» **Problem to solve**
Could you find each line of the data below that contains the word "TradeAmount" and copy those lines?

*** Data extracts Section Begins ***

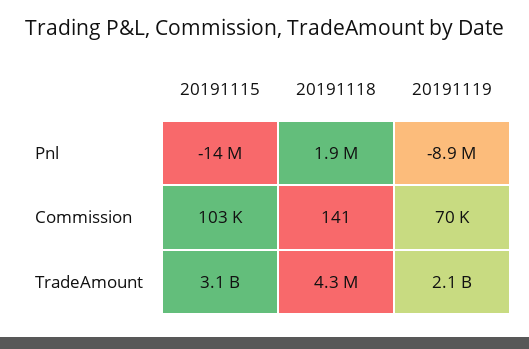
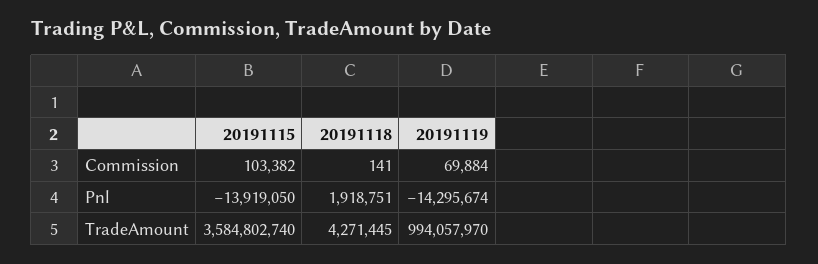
  {
    "20191115": {
      "Pnl": -13919050,
      "Commission": 103382,
-     "TradeAmount": 3100000000
+     "TradeAmount": 3584802740
    },
    "20191118": {
      "Pnl": 1918751,
      "Commission": 141,
      "TradeAmount": 4271445
    },
    "20191119": {
-     "Pnl": -8900000,
+     "Pnl": -14295674,
      "Commission": 69884,
-     "TradeAmount": 2100000000
+     "TradeAmount": 994057970
    }
  }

*** Data extracts Section Ends ***

» **Task response**
-     "TradeAmount": 3100000000
+     "TradeAmount": 3584802740
      "TradeAmount": 4271445
-     "TradeAmount": 2100000000
+     "TradeAmount": 994057970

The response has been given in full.